Friday, June 6, 2008

$5 billion to improve education....what would you do?

Eduwonk wants to know....

"What would you do with $5 billion to improve American education? It's about one percent of what we spend annually on public schools. Leave your ideas in the comments section below."

This was my answer...

$5 billion dollars is a seemingly large amount of money that in reality can disappear in a second. I have lots of ideas that range from improving school libraries, technology grants, and additional funding for in school therapies (especially OT), but I think when looking at large sum of money like this it would be most effectively spent by focusing the money into a specific area of education.

I have always been a fan of building from the bottom up.
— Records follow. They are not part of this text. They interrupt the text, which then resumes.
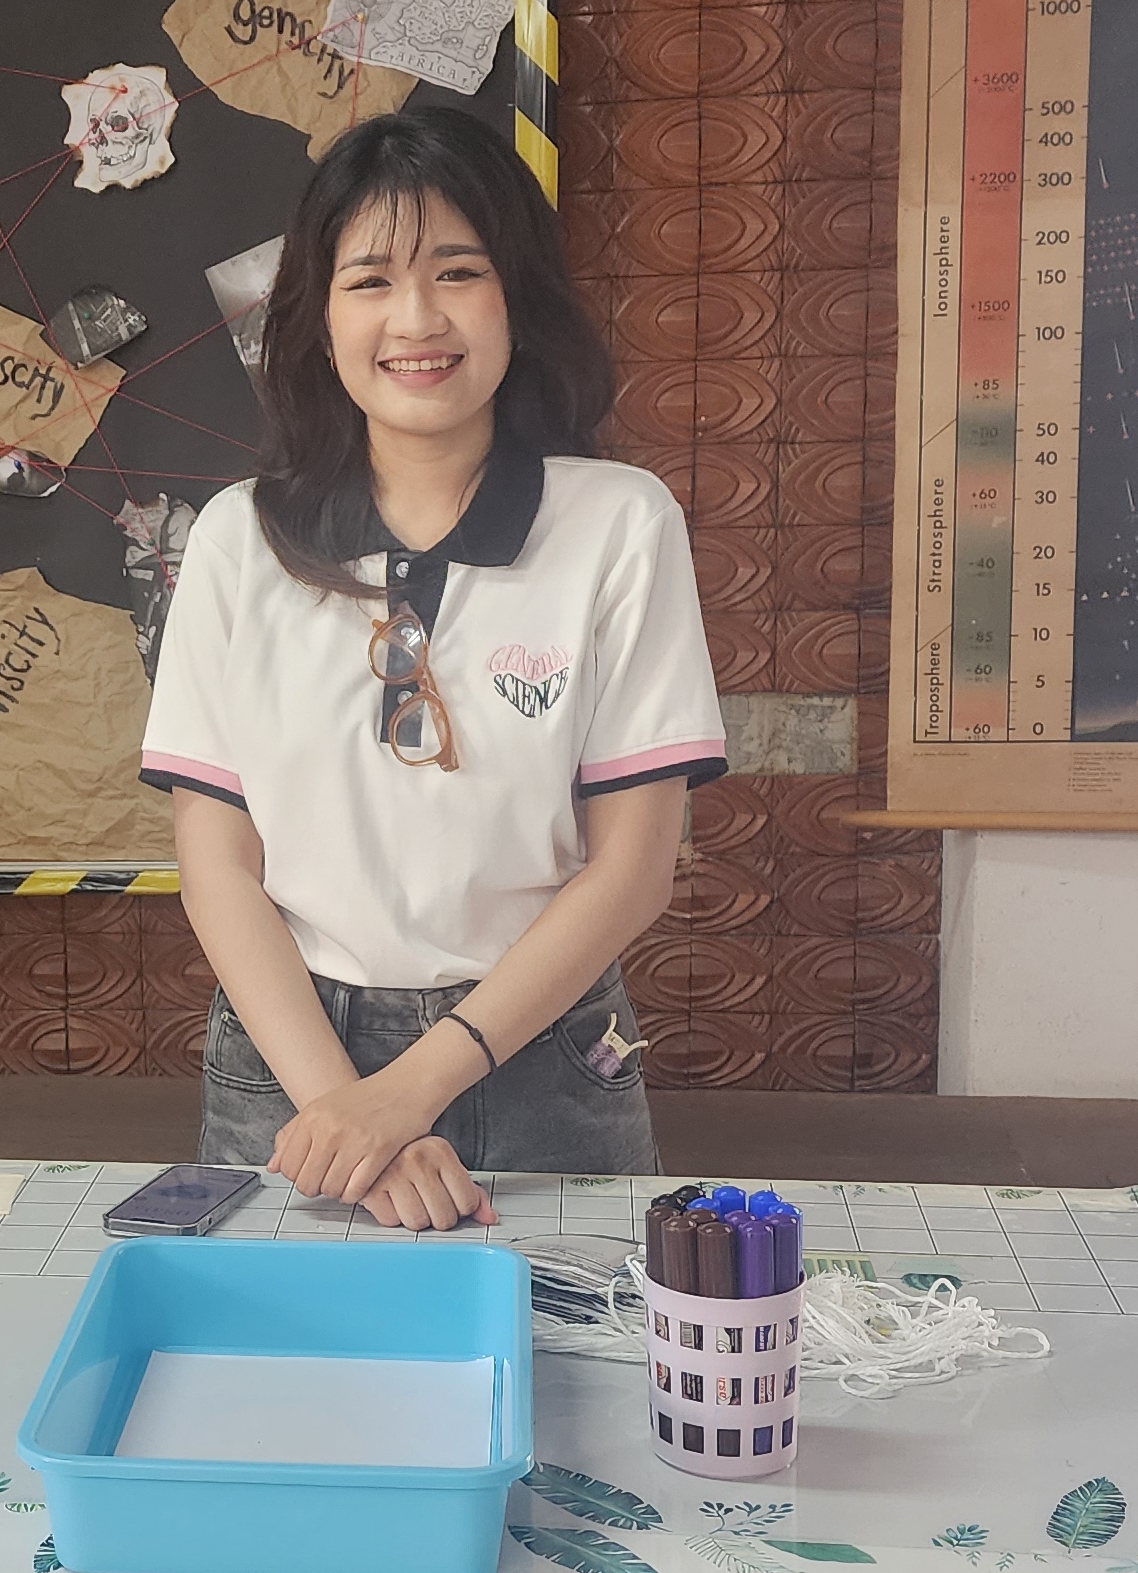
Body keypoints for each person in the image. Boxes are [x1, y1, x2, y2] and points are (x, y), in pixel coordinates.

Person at [137, 104, 724, 1232]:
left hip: (540, 1049)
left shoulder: (619, 525)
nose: (416, 319)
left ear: (516, 298)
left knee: (565, 1339)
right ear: (318, 320)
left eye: (458, 272)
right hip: (292, 1057)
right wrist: (344, 1106)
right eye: (369, 281)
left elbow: (632, 869)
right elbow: (217, 867)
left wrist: (406, 1094)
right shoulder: (235, 540)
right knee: (290, 1341)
Without a strong and sturdy base a house, a statue, and more importantly an education will crack and fall before it can reach its glory. I don't think I can stress this enough, preK, pre-K, PreK. When I say pre-K I refer to programs where the teachers have been trained the same way elementary school teachers are, four year colleges, student teaching, and a whole lot of experience before they leap into the role of lead teaching. I'm talking about classrooms that have the materials to engage students in important fine motor, gross motor, and emergent literacy activities. I'm talking about the right early interventions for all students...at the appropriate cost (and the appropriate opportunity cost). Teachers must be trained in education, psychology, and how to interact with parents and guide parents to extending the lessons from classroom to home.

So what about the 5 billion? That goes into teacher training, paying teachers, resources for the classroom, and adjunct therapies. I know it's not enough to fix every problem, but it should sure help prevent a lot of problems that might be encountered down the road. Instead of working to close that gap later the money can help prevent the gap.

Free pre-K can have so many hidden benefits. In a world without free pre-K for all the lucky can pay their way into a strong base for the children...and many of those still have the luxury of a stay at home parent or an excellent nanny and team of babysitters. What about those who can't afford either? Well chances are the parents have to work, and without a quality day care or babysitter the children end up at the hands of someone who lets the child watch tv all day, doesn't stimulate vocabulary, and worst of all a situation where neglect and abuse can filter in to a child's life way to young. Pre-K can fix that. The parent who must work to feed the child can work guild free knowing that his or her baby is being taken care of emotionally, physically, and educationally.

I know I'm biased by my experiences in the world of pre-K, I don't claim otherwise. But I truly believe with my heart and soul that $5 billion can help impact the lives of children all over America and end a vicious cycle, starting at the beginning with pre-K.